IRS Interim Report on Nonprofit Colleges and Universities Compliance Project

The Internal Revenue Service released an interim report (the "Report") on May 7, 2010, summarizing responses to compliance questionnaires sent to 400 public and private colleges and universities in October 2008.  The Report and underlying project principally focused on (1) the conduct and reporting of exempt or other activities that may generate unrelated business taxable income; (2) investment, management, and use of endowment funds; and (3) executive compensation practices. The compliance check also focused on a number of issues related to governance in these areas.

University

Here are some highlights from the Executive Summary of the Report:

  • A large number of organizations reported having related entities (45% of small, 82% of medium, and 96% of large organizations) – the most common type being related tax-exempt organizations.
  • Many organizations reported conducting a wide variety of activities that, depending on the facts and circumstances, might be exempt or taxable.  Generally, a much larger percentage of organizations indicated that they conducted a particular activity than reported they included the activity on Form 990-T.
  • The majority of colleges and universities reported making foreign investments through their endowments (e.g., 53% of small, 67% of medium, and 82% of large organizations reported investments in non-U.S. equities).
  • Many colleges and universities reported using investment entities to make foreign investments of endowment funds.
  • The reported compensation of the highest paid officer, director, trustee, or key employee (ODTKE) was highest for large colleges and universities (average $428,000, median $361,000) and lowest for small colleges and universities (average $202,000, median $174,000).
  • In small and medium organizations, the highest paid employee (other than an ODTKE) was most often a faculty member (approximately half of the organizations).  In the case of large organizations, the highest paid employee (other than an ODTKE) was most often a sports coach (43% of organizations).  A faculty member was the highest paid non-ODTKE employee in 34% of large organizations.
  • More than half of the organizations in each size category reported using the rebuttable presumption procedure to establish executive compensation.
  • Comparability data was less frequently relied on to establish compensation than the other rebuttable presumption factors (approval by independent governing body and contemporaneous documentation).
  • In the majority of cases, organizations reported that none of their six highest paid ODTKEs were disqualified persons (persons in a position to exercise substantial influence over the affairs of the organization) immediately before entering into their compensation arrangements with the organization; thus, fixed payments fell outside of the section 4958 excess benefit transaction rules.

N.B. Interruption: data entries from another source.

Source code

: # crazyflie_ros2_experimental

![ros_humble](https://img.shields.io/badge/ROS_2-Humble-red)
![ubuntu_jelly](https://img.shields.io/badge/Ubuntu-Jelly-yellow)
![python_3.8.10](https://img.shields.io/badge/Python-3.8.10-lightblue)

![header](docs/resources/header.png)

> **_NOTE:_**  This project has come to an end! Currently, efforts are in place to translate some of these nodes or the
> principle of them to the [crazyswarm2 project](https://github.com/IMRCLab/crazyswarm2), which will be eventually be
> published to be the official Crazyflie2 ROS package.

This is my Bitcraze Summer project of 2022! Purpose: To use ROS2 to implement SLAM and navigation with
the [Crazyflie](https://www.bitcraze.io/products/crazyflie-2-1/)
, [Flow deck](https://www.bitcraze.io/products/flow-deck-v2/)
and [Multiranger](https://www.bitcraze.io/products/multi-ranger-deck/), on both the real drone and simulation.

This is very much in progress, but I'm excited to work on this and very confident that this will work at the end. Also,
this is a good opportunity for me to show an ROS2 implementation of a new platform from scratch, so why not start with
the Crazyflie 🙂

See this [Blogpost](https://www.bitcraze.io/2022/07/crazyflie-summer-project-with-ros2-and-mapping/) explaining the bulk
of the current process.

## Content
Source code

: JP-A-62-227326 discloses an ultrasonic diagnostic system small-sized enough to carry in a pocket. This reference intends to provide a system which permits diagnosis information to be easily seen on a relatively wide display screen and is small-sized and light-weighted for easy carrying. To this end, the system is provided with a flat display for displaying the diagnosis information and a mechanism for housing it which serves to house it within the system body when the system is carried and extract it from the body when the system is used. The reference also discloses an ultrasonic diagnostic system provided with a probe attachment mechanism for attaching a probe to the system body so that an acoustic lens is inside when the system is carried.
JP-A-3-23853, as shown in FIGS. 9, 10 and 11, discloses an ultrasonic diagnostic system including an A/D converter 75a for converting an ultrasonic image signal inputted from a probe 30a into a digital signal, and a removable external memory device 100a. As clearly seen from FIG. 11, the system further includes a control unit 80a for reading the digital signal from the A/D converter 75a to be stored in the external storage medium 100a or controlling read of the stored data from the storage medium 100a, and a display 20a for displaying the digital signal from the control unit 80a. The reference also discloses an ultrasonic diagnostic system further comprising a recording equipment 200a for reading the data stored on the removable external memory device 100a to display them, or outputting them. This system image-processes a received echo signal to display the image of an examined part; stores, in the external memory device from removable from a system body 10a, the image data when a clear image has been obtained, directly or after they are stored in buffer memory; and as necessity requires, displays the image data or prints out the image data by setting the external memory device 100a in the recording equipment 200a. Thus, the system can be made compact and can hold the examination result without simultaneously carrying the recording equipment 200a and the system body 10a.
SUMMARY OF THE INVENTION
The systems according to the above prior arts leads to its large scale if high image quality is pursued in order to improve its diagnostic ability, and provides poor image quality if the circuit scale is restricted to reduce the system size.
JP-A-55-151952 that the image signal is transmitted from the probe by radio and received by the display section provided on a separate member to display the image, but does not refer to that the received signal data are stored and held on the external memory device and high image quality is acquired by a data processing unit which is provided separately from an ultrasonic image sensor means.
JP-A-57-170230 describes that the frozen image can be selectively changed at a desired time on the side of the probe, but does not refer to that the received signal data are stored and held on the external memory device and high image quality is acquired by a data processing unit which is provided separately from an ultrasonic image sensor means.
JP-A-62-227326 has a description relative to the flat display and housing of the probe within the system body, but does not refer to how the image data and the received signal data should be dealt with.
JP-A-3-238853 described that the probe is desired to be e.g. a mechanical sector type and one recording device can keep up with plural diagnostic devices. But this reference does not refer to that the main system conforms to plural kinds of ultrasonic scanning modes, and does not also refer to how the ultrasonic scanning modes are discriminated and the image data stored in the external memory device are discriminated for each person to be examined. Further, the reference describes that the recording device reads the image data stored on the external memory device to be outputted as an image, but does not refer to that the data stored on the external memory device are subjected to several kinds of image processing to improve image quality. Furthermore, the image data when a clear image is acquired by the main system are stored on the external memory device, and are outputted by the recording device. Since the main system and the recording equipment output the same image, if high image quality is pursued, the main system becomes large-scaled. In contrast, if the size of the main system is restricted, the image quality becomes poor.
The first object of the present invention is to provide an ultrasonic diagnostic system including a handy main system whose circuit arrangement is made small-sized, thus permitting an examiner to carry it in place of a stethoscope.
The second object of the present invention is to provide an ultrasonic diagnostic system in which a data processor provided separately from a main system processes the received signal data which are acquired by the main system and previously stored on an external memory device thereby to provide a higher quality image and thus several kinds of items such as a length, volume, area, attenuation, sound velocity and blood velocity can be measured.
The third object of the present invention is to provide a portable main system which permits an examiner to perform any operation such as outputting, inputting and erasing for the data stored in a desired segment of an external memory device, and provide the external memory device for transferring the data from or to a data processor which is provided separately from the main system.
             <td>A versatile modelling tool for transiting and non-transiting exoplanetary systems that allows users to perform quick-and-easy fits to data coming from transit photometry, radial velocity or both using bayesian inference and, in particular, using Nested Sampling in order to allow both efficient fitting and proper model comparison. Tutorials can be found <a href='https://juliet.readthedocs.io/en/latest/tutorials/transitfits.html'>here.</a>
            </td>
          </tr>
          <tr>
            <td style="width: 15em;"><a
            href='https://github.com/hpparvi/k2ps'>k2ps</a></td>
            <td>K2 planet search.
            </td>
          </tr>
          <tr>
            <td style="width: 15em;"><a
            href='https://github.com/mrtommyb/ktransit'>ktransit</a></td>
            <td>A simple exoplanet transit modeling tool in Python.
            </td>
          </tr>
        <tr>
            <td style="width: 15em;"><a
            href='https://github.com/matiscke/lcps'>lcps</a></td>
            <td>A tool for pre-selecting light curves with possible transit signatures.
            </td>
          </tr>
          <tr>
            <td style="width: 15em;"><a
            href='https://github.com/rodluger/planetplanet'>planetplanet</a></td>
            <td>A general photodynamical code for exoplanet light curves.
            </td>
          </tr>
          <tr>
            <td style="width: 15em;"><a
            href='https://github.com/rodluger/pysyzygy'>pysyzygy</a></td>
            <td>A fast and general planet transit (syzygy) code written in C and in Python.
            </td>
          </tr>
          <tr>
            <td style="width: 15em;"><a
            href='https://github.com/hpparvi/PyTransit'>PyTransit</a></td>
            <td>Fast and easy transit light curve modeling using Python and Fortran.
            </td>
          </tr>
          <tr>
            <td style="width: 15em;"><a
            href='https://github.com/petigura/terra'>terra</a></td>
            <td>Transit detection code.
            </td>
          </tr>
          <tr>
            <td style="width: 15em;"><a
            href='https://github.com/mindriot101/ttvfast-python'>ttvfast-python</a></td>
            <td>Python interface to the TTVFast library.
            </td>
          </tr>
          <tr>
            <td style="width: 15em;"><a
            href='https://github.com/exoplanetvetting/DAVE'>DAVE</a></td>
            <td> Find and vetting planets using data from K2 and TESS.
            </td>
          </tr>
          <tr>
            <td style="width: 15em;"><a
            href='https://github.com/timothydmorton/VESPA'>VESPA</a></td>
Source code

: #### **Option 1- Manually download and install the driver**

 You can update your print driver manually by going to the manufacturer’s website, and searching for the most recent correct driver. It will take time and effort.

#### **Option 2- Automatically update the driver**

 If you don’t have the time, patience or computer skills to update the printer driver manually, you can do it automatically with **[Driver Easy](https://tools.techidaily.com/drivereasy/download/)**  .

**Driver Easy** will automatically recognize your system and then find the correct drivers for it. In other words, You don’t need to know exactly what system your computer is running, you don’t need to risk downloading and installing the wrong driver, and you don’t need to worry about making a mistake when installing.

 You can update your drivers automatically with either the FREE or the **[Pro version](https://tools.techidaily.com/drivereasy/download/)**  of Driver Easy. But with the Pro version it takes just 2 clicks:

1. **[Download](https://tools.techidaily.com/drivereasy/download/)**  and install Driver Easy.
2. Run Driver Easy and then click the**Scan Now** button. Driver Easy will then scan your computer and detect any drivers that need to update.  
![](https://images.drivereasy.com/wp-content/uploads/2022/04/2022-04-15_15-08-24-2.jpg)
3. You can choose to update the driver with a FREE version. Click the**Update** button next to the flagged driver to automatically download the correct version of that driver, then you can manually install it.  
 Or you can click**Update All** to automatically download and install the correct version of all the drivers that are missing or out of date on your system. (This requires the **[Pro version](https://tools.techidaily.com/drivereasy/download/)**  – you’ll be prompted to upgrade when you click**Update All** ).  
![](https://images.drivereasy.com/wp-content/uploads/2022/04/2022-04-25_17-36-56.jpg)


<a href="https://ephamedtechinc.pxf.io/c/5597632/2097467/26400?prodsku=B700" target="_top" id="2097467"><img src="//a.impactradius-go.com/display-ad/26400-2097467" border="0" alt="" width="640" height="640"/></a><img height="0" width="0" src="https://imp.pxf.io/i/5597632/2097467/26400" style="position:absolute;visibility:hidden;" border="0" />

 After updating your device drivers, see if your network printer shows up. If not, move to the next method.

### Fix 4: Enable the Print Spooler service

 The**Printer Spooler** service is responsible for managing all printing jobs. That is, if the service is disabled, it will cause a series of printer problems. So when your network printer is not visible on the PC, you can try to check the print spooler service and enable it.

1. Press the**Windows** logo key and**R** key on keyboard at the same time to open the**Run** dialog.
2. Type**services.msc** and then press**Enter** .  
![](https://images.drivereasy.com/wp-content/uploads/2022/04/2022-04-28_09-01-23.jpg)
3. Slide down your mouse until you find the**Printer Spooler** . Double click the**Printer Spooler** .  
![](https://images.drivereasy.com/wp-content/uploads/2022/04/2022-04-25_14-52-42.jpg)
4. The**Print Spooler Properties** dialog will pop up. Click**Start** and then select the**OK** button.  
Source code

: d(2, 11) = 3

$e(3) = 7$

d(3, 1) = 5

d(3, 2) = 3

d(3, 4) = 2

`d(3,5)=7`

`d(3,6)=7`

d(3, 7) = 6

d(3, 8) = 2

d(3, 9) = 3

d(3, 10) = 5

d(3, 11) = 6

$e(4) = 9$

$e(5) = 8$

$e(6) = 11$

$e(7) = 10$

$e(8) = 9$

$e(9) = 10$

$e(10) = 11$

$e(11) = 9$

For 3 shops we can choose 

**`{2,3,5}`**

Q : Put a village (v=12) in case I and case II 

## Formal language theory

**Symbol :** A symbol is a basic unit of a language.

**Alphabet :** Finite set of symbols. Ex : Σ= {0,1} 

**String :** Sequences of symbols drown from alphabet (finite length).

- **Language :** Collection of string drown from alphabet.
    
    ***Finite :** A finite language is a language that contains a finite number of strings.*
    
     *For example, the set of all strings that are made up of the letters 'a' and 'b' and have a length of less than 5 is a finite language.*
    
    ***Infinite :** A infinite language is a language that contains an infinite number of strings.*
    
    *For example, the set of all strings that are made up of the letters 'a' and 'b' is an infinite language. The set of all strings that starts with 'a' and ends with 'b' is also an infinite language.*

The Report stated that further work is expected to include additional analysis in areas, including: "(1) the use of and relationship with controlled entities and related organizations; (2) the reported differences in treatment by organizations of various activities as exempt or unrelated and of cost allocation practices across activities and related organizations; (3) the reporting of losses from certain exempt and unrelated activities; (4) the use of comparability data and compensation practices and procedures to establish compensation of executives and other highly paid individuals; and (5) the impact the initial contract exception might have on the rebuttable presumption procedure."

The implications for other 501(c)(3) organizations:  possible new developments in the areas of unrelated business income tax (UBIT) and executive compensation.